Abstract

Late Archaean sediments, felsic, mafic and ultramafic volcanics in the Harris Greenstone Domain, central Gawler Craton, South Australia are interpreted to have been deposited at ∼2520 Ma in back arc settings and were metamorphosed at ∼2440 Ma. Sedimentary evidence suggests that the metasediments in the Domain might have been deposited in fluvial/estuarine to deltaic-shelf environments and deformed by intermediate amphibolite facies metamorphism accompanying the Sleafordian Orogeny at ∼2440 Ma.
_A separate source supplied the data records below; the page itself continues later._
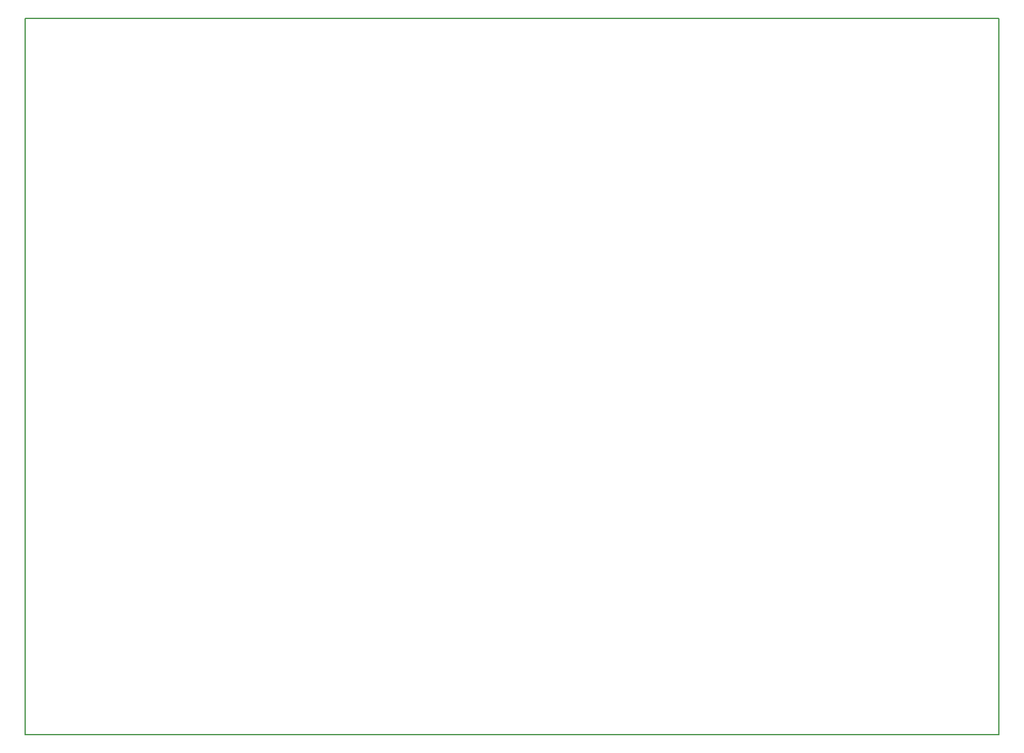
<source format=gbr>
G04 #@! TF.FileFunction,Profile,NP*
%FSLAX46Y46*%
G04 Gerber Fmt 4.6, Leading zero omitted, Abs format (unit mm)*
G04 Created by KiCad (PCBNEW 4.0.7) date 02/25/18 21:17:54*
%MOMM*%
%LPD*%
G01*
G04 APERTURE LIST*
%ADD10C,0.100000*%
%ADD11C,0.150000*%
G04 APERTURE END LIST*
D10*
D11*
X38481000Y-33528000D02*
X38481000Y-34544000D01*
X172974000Y-33528000D02*
X38481000Y-33528000D01*
X172974000Y-132461000D02*
X172974000Y-33528000D01*
X38481000Y-132461000D02*
X172974000Y-132461000D01*
X38481000Y-34544000D02*
X38481000Y-132461000D01*
M02*

</source>
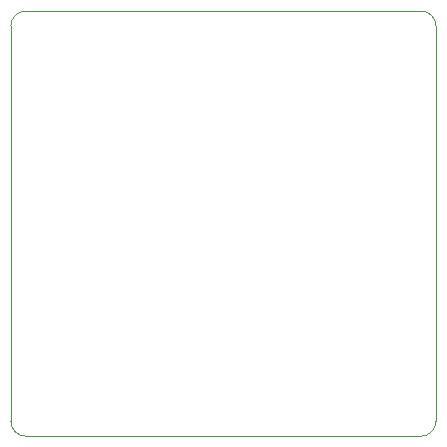
<source format=gbr>
%TF.GenerationSoftware,Altium Limited,Altium Designer,24.6.1 (21)*%
G04 Layer_Color=0*
%FSLAX45Y45*%
%MOMM*%
%TF.SameCoordinates,4B1D9C49-5ED8-45E5-B71D-261F0C762659*%
%TF.FilePolarity,Positive*%
%TF.FileFunction,Profile,NP*%
%TF.Part,Single*%
G01*
G75*
%TA.AperFunction,Profile*%
%ADD75C,0.02540*%
D75*
X8000000Y6127000D02*
G03*
X8127000Y6000000I127000J0D01*
G01*
X11473000D01*
D02*
G03*
X11600000Y6127000I0J127000D01*
G01*
Y9473000D01*
D02*
G03*
X11473000Y9600000I-127000J0D01*
G01*
X8127000D01*
D02*
G03*
X8000000Y9473000I0J-127000D01*
G01*
Y6127000D01*
%TF.MD5,34b291eb0edcbc89cb20b55201b37400*%
M02*

</source>
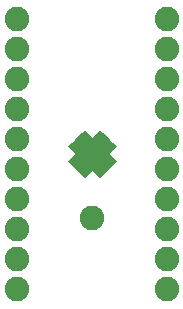
<source format=gts>
G75*
%MOIN*%
%OFA0B0*%
%FSLAX25Y25*%
%IPPOS*%
%LPD*%
%AMOC8*
5,1,8,0,0,1.08239X$1,22.5*
%
%ADD10C,0.08200*%
%ADD11R,0.07099X0.07099*%
%ADD12R,0.03950X0.01587*%
%ADD13C,0.03778*%
D10*
X0011039Y0011118D03*
X0011039Y0021118D03*
X0011039Y0031118D03*
X0011039Y0041118D03*
X0011039Y0051118D03*
X0011039Y0061118D03*
X0011039Y0071118D03*
X0011039Y0081118D03*
X0011039Y0091118D03*
X0011039Y0101118D03*
X0036276Y0034858D03*
X0061039Y0031118D03*
X0061039Y0021118D03*
X0061039Y0011118D03*
X0061039Y0041118D03*
X0061039Y0051118D03*
X0061039Y0061118D03*
X0061039Y0071118D03*
X0061039Y0081118D03*
X0061039Y0091118D03*
X0061039Y0101118D03*
D11*
G36*
X0036318Y0061297D02*
X0041337Y0056278D01*
X0036318Y0051259D01*
X0031299Y0056278D01*
X0036318Y0061297D01*
G37*
D12*
G36*
X0039945Y0063238D02*
X0037153Y0060446D01*
X0036031Y0061568D01*
X0038823Y0064360D01*
X0039945Y0063238D01*
G37*
G36*
X0041059Y0062124D02*
X0038267Y0059332D01*
X0037145Y0060454D01*
X0039937Y0063246D01*
X0041059Y0062124D01*
G37*
G36*
X0042172Y0061011D02*
X0039380Y0058219D01*
X0038258Y0059341D01*
X0041050Y0062133D01*
X0042172Y0061011D01*
G37*
G36*
X0039372Y0058227D02*
X0042164Y0061019D01*
X0043286Y0059897D01*
X0040494Y0057105D01*
X0039372Y0058227D01*
G37*
G36*
X0044399Y0058784D02*
X0041607Y0055992D01*
X0040485Y0057114D01*
X0043277Y0059906D01*
X0044399Y0058784D01*
G37*
G36*
X0043277Y0052651D02*
X0040485Y0055443D01*
X0041607Y0056565D01*
X0044399Y0053773D01*
X0043277Y0052651D01*
G37*
G36*
X0042164Y0051538D02*
X0039372Y0054330D01*
X0040494Y0055452D01*
X0043286Y0052660D01*
X0042164Y0051538D01*
G37*
G36*
X0041050Y0050424D02*
X0038258Y0053216D01*
X0039380Y0054338D01*
X0042172Y0051546D01*
X0041050Y0050424D01*
G37*
G36*
X0038267Y0053224D02*
X0041059Y0050432D01*
X0039937Y0049310D01*
X0037145Y0052102D01*
X0038267Y0053224D01*
G37*
G36*
X0037153Y0052111D02*
X0039945Y0049319D01*
X0038823Y0048197D01*
X0036031Y0050989D01*
X0037153Y0052111D01*
G37*
G36*
X0036604Y0050989D02*
X0033812Y0048197D01*
X0032690Y0049319D01*
X0035482Y0052111D01*
X0036604Y0050989D01*
G37*
G36*
X0035491Y0052102D02*
X0032699Y0049310D01*
X0031577Y0050432D01*
X0034369Y0053224D01*
X0035491Y0052102D01*
G37*
G36*
X0030463Y0051546D02*
X0033255Y0054338D01*
X0034377Y0053216D01*
X0031585Y0050424D01*
X0030463Y0051546D01*
G37*
G36*
X0029350Y0052660D02*
X0032142Y0055452D01*
X0033264Y0054330D01*
X0030472Y0051538D01*
X0029350Y0052660D01*
G37*
G36*
X0028236Y0053773D02*
X0031028Y0056565D01*
X0032150Y0055443D01*
X0029358Y0052651D01*
X0028236Y0053773D01*
G37*
G36*
X0029358Y0059906D02*
X0032150Y0057114D01*
X0031028Y0055992D01*
X0028236Y0058784D01*
X0029358Y0059906D01*
G37*
G36*
X0032142Y0057105D02*
X0029350Y0059897D01*
X0030472Y0061019D01*
X0033264Y0058227D01*
X0032142Y0057105D01*
G37*
G36*
X0033255Y0058219D02*
X0030463Y0061011D01*
X0031585Y0062133D01*
X0034377Y0059341D01*
X0033255Y0058219D01*
G37*
G36*
X0034369Y0059332D02*
X0031577Y0062124D01*
X0032699Y0063246D01*
X0035491Y0060454D01*
X0034369Y0059332D01*
G37*
G36*
X0035482Y0060446D02*
X0032690Y0063238D01*
X0033812Y0064360D01*
X0036604Y0061568D01*
X0035482Y0060446D01*
G37*
D13*
X0036315Y0056315D03*
M02*

</source>
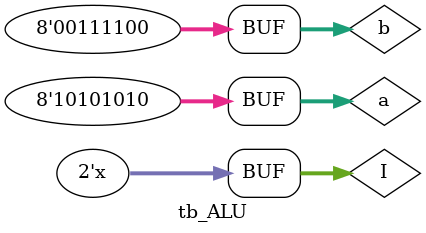
<source format=v>
module tb_ALU();
	wire [7:0]a,b;
	reg [1:0]I;
	wire [7:0]cout;
	wire [8:0]y;

	ALU inst1(.a(a),.b(b),.I(I),.y(y),.cout(cout));
	
	assign a=8'b10101010;
	assign b=8'b00111100;
	initial
	begin
		I=0;
	end

	always
	begin	
		#5 I=I+1;
	end
endmodule

</source>
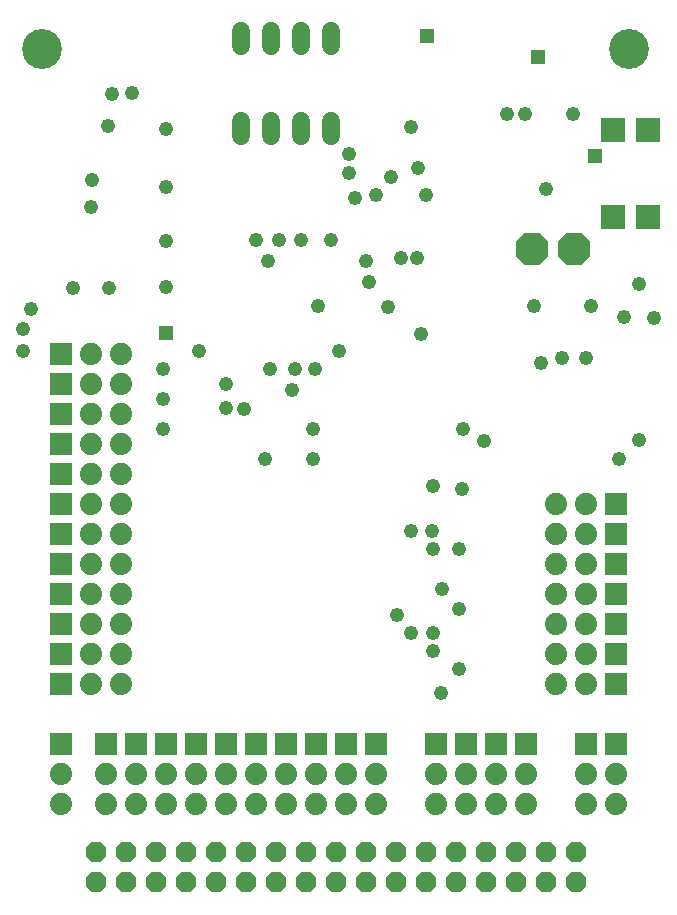
<source format=gbs>
G75*
%MOIN*%
%OFA0B0*%
%FSLAX25Y25*%
%IPPOS*%
%LPD*%
%AMOC8*
5,1,8,0,0,1.08239X$1,22.5*
%
%ADD10OC8,0.06800*%
%ADD11C,0.13300*%
%ADD12R,0.07400X0.07400*%
%ADD13C,0.07400*%
%ADD14R,0.08477X0.08477*%
%ADD15C,0.06000*%
%ADD16OC8,0.10850*%
%ADD17C,0.04762*%
%ADD18R,0.04762X0.04762*%
D10*
X0038772Y0015200D03*
X0048772Y0015200D03*
X0058772Y0015200D03*
X0068772Y0015200D03*
X0068772Y0025200D03*
X0058772Y0025200D03*
X0048772Y0025200D03*
X0038772Y0025200D03*
X0078772Y0025200D03*
X0088772Y0025200D03*
X0098772Y0025200D03*
X0108772Y0025200D03*
X0118772Y0025200D03*
X0128772Y0025200D03*
X0138772Y0025200D03*
X0148772Y0025200D03*
X0158772Y0025200D03*
X0168772Y0025200D03*
X0178772Y0025200D03*
X0188772Y0025200D03*
X0198772Y0025200D03*
X0198772Y0015200D03*
X0188772Y0015200D03*
X0178772Y0015200D03*
X0168772Y0015200D03*
X0158772Y0015200D03*
X0148772Y0015200D03*
X0138772Y0015200D03*
X0128772Y0015200D03*
X0118772Y0015200D03*
X0108772Y0015200D03*
X0098772Y0015200D03*
X0088772Y0015200D03*
X0078772Y0015200D03*
D11*
X0021072Y0292900D03*
X0216472Y0292900D03*
D12*
X0212272Y0141400D03*
X0212272Y0131400D03*
X0212272Y0121400D03*
X0212272Y0111400D03*
X0212272Y0101400D03*
X0212272Y0091400D03*
X0212272Y0081400D03*
X0212272Y0061400D03*
X0202272Y0061400D03*
X0182272Y0061400D03*
X0172272Y0061400D03*
X0162272Y0061400D03*
X0152272Y0061400D03*
X0132272Y0061400D03*
X0122272Y0061400D03*
X0112272Y0061400D03*
X0102272Y0061400D03*
X0092272Y0061400D03*
X0082272Y0061400D03*
X0072272Y0061400D03*
X0062272Y0061400D03*
X0052272Y0061400D03*
X0042272Y0061400D03*
X0027272Y0061400D03*
X0027272Y0081400D03*
X0027272Y0091400D03*
X0027272Y0101400D03*
X0027272Y0111400D03*
X0027272Y0121400D03*
X0027272Y0131400D03*
X0027272Y0141400D03*
X0027272Y0151400D03*
X0027272Y0161400D03*
X0027272Y0171400D03*
X0027272Y0181400D03*
X0027272Y0191400D03*
D13*
X0027272Y0041400D03*
X0027272Y0051400D03*
X0042272Y0051400D03*
X0042272Y0041400D03*
X0052272Y0041400D03*
X0052272Y0051400D03*
X0062272Y0051400D03*
X0062272Y0041400D03*
X0072272Y0041400D03*
X0072272Y0051400D03*
X0082272Y0051400D03*
X0082272Y0041400D03*
X0092272Y0041400D03*
X0092272Y0051400D03*
X0102272Y0051400D03*
X0102272Y0041400D03*
X0112272Y0041400D03*
X0112272Y0051400D03*
X0122272Y0051400D03*
X0122272Y0041400D03*
X0132272Y0041400D03*
X0132272Y0051400D03*
X0152272Y0051400D03*
X0152272Y0041400D03*
X0162272Y0041400D03*
X0162272Y0051400D03*
X0172272Y0051400D03*
X0172272Y0041400D03*
X0182272Y0041400D03*
X0182272Y0051400D03*
X0202272Y0051400D03*
X0202272Y0041400D03*
X0212272Y0041400D03*
X0212272Y0051400D03*
X0202272Y0081400D03*
X0202272Y0091400D03*
X0202272Y0101400D03*
X0202272Y0111400D03*
X0202272Y0121400D03*
X0202272Y0131400D03*
X0202272Y0141400D03*
X0192272Y0141400D03*
X0192272Y0131400D03*
X0192272Y0121400D03*
X0192272Y0111400D03*
X0192272Y0101400D03*
X0192272Y0091400D03*
X0192272Y0081400D03*
X0047272Y0081400D03*
X0047272Y0091400D03*
X0047272Y0101400D03*
X0047272Y0111400D03*
X0047272Y0121400D03*
X0047272Y0131400D03*
X0047272Y0141400D03*
X0047272Y0151400D03*
X0047272Y0161400D03*
X0047272Y0171400D03*
X0047272Y0181400D03*
X0047272Y0191400D03*
X0037272Y0191400D03*
X0037272Y0181400D03*
X0037272Y0171400D03*
X0037272Y0161400D03*
X0037272Y0151400D03*
X0037272Y0141400D03*
X0037272Y0131400D03*
X0037272Y0121400D03*
X0037272Y0111400D03*
X0037272Y0101400D03*
X0037272Y0091400D03*
X0037272Y0081400D03*
D14*
X0211374Y0237030D03*
X0222792Y0237030D03*
X0222792Y0265770D03*
X0211374Y0265770D03*
D15*
X0117272Y0263800D02*
X0117272Y0269000D01*
X0107272Y0269000D02*
X0107272Y0263800D01*
X0097272Y0263800D02*
X0097272Y0269000D01*
X0087272Y0269000D02*
X0087272Y0263800D01*
X0087272Y0293800D02*
X0087272Y0299000D01*
X0097272Y0299000D02*
X0097272Y0293800D01*
X0107272Y0293800D02*
X0107272Y0299000D01*
X0117272Y0299000D02*
X0117272Y0293800D01*
D16*
X0184360Y0226400D03*
X0198182Y0226317D03*
D17*
X0203872Y0207300D03*
X0214772Y0203483D03*
X0220023Y0214734D03*
X0225018Y0203400D03*
X0202272Y0189800D03*
X0194272Y0189800D03*
X0187372Y0188400D03*
X0184772Y0207400D03*
X0188866Y0246219D03*
X0181972Y0271100D03*
X0175872Y0271100D03*
X0197772Y0271400D03*
X0148772Y0244200D03*
X0146272Y0253400D03*
X0137272Y0250400D03*
X0132272Y0244400D03*
X0125272Y0243400D03*
X0123272Y0251500D03*
X0123272Y0257800D03*
X0143772Y0266900D03*
X0117272Y0229400D03*
X0107272Y0229400D03*
X0099772Y0229400D03*
X0096272Y0222400D03*
X0092272Y0229400D03*
X0113072Y0207400D03*
X0119972Y0192200D03*
X0111772Y0186400D03*
X0105272Y0186400D03*
X0104272Y0179400D03*
X0096772Y0186400D03*
X0088172Y0173000D03*
X0082372Y0173100D03*
X0082272Y0181400D03*
X0073272Y0192400D03*
X0061272Y0186400D03*
X0061272Y0176400D03*
X0061272Y0166400D03*
X0095272Y0156400D03*
X0111272Y0156400D03*
X0111272Y0166400D03*
X0144072Y0132400D03*
X0150772Y0132400D03*
X0151272Y0126400D03*
X0159772Y0126400D03*
X0154272Y0112900D03*
X0159772Y0106400D03*
X0151272Y0098400D03*
X0151272Y0092400D03*
X0144072Y0098400D03*
X0139272Y0104400D03*
X0159772Y0086400D03*
X0153772Y0078400D03*
X0160772Y0146400D03*
X0151272Y0147400D03*
X0161272Y0166400D03*
X0168272Y0162400D03*
X0147172Y0197900D03*
X0136272Y0206900D03*
X0129972Y0215100D03*
X0128972Y0222400D03*
X0140472Y0223400D03*
X0145972Y0223400D03*
X0213272Y0156400D03*
X0220023Y0162567D03*
X0062272Y0213700D03*
X0062272Y0228800D03*
X0062272Y0246900D03*
X0062272Y0266400D03*
X0050872Y0278100D03*
X0044272Y0278000D03*
X0042772Y0267200D03*
X0037472Y0249100D03*
X0037272Y0240359D03*
X0043272Y0213400D03*
X0031272Y0213400D03*
X0017272Y0206400D03*
X0014672Y0199500D03*
X0014672Y0192100D03*
D18*
X0062272Y0198400D03*
X0149272Y0297400D03*
X0186272Y0290400D03*
X0205272Y0257400D03*
M02*

</source>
Microfossils are preserved in metachert layers that had been boudinaged into lenses. These microfossils, including spinose acritarchs, are organic-walled as evidenced by Laser-Raman microscopy. Fossil-bearing off-cuts were then treated by HF and similar microfossils, degraded organic matter and acid-resistant minerals, such as zircon, were exposed in situ on the etched surface. Their morphologically complex forms and detailed wall structures suggest that these microfossils are of primary biological origin. The microfossils in foliated metachert lenses, either from original deposition or from post-depositional quartz veins, are older than the ∼2440 Ma age of the Sleafordian Orogeny, which provides a minimum age for the host rocks. In either case, these spinose acritarchs are the oldest protists known to date.